> _Work instruction_
After locating the line that contains "positivity by IHC" in the data below, set down exactly that line and each one after it through the line that contains "appreciated in approximately", and nothing more.

> _Records for this exercise_
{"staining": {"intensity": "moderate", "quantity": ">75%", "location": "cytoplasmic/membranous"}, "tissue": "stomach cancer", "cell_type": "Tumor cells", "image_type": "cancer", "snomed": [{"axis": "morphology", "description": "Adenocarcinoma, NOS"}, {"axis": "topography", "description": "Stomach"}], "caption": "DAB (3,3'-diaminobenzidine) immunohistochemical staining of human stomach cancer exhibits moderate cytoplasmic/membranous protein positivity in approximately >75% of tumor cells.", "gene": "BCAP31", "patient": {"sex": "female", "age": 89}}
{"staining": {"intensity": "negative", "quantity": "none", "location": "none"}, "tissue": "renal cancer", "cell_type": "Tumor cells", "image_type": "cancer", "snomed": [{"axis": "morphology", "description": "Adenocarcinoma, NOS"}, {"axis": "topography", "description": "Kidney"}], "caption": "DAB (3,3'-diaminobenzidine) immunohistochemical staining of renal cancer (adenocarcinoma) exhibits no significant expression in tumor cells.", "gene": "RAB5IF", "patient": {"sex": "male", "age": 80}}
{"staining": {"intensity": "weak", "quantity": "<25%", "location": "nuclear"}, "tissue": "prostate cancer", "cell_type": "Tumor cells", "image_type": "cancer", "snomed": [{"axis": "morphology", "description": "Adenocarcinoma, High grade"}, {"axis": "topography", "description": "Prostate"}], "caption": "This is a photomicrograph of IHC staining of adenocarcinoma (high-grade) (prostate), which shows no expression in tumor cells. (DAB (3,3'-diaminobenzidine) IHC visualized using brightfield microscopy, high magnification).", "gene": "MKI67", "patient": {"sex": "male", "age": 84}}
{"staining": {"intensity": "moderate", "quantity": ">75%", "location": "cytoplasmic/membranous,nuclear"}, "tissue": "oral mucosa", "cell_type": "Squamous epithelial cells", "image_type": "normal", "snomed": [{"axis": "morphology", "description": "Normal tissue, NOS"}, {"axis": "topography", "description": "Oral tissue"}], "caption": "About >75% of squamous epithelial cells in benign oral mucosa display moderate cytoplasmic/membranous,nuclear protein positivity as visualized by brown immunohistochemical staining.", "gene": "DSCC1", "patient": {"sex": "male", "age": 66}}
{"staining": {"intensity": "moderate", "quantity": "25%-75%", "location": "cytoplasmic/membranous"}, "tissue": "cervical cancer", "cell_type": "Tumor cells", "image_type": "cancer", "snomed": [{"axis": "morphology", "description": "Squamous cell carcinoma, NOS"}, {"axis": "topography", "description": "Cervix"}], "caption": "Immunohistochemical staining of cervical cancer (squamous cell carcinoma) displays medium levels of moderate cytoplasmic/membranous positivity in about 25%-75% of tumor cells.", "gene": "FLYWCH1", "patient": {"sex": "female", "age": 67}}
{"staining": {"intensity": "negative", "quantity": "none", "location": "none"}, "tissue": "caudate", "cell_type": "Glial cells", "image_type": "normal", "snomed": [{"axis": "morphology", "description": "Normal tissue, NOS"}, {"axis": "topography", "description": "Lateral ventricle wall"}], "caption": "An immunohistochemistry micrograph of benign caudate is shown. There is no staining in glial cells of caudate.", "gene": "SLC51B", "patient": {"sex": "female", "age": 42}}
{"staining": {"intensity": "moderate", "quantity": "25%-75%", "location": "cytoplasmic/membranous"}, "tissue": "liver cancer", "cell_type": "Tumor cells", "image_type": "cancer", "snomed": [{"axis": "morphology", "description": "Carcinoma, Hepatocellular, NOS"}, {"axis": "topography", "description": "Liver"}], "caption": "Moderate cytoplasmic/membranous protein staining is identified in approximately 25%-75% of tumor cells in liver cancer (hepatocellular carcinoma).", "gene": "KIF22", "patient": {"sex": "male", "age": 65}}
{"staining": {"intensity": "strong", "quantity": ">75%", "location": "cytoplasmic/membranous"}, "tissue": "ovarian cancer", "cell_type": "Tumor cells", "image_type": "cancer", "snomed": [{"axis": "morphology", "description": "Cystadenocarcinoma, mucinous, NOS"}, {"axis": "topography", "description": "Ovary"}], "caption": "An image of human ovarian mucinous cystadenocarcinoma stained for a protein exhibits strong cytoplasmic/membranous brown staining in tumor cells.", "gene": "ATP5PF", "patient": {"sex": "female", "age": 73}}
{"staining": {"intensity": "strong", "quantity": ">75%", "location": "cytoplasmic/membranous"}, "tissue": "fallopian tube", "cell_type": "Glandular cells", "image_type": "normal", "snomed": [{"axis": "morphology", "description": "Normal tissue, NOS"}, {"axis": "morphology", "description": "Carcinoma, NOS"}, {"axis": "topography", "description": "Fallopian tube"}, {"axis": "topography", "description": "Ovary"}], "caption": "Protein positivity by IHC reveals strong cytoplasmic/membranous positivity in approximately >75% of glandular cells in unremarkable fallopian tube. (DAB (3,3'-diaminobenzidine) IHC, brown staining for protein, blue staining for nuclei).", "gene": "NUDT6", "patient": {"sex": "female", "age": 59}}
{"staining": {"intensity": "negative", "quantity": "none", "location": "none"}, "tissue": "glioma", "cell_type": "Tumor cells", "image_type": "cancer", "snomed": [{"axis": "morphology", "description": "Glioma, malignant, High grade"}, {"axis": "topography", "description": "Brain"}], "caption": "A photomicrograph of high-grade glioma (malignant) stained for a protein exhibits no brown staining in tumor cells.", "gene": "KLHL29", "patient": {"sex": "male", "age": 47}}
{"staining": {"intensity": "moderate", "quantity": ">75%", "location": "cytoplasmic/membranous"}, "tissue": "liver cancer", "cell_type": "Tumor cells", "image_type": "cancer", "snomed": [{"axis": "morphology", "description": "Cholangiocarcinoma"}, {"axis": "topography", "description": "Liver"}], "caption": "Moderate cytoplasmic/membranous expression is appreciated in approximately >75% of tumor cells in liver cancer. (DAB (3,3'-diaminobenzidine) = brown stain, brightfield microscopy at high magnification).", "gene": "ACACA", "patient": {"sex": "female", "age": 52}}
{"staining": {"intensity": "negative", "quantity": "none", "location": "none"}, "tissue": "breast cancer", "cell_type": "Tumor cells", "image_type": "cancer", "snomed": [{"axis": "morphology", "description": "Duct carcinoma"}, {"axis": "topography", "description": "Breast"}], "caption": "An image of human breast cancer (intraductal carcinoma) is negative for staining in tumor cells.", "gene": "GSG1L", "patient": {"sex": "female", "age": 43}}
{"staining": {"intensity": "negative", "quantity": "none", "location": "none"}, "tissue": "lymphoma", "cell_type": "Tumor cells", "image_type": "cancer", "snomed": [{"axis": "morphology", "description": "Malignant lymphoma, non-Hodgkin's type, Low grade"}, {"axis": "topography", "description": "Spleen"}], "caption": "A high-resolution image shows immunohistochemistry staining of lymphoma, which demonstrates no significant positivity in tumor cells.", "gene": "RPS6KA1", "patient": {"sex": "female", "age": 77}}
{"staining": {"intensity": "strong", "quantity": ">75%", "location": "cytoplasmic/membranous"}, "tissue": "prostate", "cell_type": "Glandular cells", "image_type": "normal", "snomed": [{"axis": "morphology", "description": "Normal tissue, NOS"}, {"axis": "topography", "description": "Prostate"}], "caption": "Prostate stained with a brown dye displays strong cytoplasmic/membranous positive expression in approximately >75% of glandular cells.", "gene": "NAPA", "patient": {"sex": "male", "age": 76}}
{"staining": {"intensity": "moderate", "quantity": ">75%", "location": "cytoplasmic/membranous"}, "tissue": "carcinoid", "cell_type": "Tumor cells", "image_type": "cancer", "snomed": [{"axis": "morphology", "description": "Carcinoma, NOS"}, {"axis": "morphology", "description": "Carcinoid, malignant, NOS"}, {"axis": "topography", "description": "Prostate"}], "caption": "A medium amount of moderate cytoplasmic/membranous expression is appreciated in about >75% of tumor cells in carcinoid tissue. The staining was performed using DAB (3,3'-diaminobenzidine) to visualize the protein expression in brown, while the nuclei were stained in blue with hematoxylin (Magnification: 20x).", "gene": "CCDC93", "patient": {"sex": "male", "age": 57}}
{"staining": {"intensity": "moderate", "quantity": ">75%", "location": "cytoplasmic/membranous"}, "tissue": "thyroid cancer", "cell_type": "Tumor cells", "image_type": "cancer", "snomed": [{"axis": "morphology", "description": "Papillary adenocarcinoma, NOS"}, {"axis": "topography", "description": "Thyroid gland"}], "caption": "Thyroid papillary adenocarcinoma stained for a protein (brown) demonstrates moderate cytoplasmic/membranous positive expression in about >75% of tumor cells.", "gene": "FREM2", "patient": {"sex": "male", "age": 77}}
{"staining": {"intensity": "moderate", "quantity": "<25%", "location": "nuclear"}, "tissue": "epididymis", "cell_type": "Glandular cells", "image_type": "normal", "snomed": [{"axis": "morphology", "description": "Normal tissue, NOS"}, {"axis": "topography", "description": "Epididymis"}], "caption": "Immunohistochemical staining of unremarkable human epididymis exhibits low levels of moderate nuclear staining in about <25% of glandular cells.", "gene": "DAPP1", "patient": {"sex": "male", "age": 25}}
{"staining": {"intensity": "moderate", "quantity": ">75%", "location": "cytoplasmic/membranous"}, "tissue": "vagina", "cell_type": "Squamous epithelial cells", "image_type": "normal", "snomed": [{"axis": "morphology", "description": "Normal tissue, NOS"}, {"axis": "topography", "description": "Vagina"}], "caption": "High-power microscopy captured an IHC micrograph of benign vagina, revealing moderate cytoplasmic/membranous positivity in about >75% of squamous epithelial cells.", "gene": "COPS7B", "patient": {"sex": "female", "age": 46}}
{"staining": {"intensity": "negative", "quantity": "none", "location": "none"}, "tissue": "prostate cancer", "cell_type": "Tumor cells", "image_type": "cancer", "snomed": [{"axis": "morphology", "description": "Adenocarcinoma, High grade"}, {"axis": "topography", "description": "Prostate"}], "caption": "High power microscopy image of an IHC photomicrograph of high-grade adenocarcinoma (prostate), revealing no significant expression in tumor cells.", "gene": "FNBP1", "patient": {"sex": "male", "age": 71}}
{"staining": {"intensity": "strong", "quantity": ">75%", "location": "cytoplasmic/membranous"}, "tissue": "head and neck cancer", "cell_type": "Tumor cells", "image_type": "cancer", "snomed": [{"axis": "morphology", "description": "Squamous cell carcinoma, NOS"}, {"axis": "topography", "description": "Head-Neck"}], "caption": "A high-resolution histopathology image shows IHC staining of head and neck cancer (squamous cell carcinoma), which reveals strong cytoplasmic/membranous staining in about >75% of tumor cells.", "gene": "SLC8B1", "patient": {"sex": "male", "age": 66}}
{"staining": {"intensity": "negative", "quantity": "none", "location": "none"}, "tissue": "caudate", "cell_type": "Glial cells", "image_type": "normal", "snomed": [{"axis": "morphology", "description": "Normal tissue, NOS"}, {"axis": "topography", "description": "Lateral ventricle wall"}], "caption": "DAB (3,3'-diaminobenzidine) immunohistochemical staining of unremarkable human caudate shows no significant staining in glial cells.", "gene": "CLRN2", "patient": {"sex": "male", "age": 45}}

> _Written reply_
{"staining": {"intensity": "strong", "quantity": ">75%", "location": "cytoplasmic/membranous"}, "tissue": "fallopian tube", "cell_type": "Glandular cells", "image_type": "normal", "snomed": [{"axis": "morphology", "description": "Normal tissue, NOS"}, {"axis": "morphology", "description": "Carcinoma, NOS"}, {"axis": "topography", "description": "Fallopian tube"}, {"axis": "topography", "description": "Ovary"}], "caption": "Protein positivity by IHC reveals strong cytoplasmic/membranous positivity in approximately >75% of glandular cells in unremarkable fallopian tube. (DAB (3,3'-diaminobenzidine) IHC, brown staining for protein, blue staining for nuclei).", "gene": "NUDT6", "patient": {"sex": "female", "age": 59}}
{"staining": {"intensity": "negative", "quantity": "none", "location": "none"}, "tissue": "glioma", "cell_type": "Tumor cells", "image_type": "cancer", "snomed": [{"axis": "morphology", "description": "Glioma, malignant, High grade"}, {"axis": "topography", "description": "Brain"}], "caption": "A photomicrograph of high-grade glioma (malignant) stained for a protein exhibits no brown staining in tumor cells.", "gene": "KLHL29", "patient": {"sex": "male", "age": 47}}
{"staining": {"intensity": "moderate", "quantity": ">75%", "location": "cytoplasmic/membranous"}, "tissue": "liver cancer", "cell_type": "Tumor cells", "image_type": "cancer", "snomed": [{"axis": "morphology", "description": "Cholangiocarcinoma"}, {"axis": "topography", "description": "Liver"}], "caption": "Moderate cytoplasmic/membranous expression is appreciated in approximately >75% of tumor cells in liver cancer. (DAB (3,3'-diaminobenzidine) = brown stain, brightfield microscopy at high magnification).", "gene": "ACACA", "patient": {"sex": "female", "age": 52}}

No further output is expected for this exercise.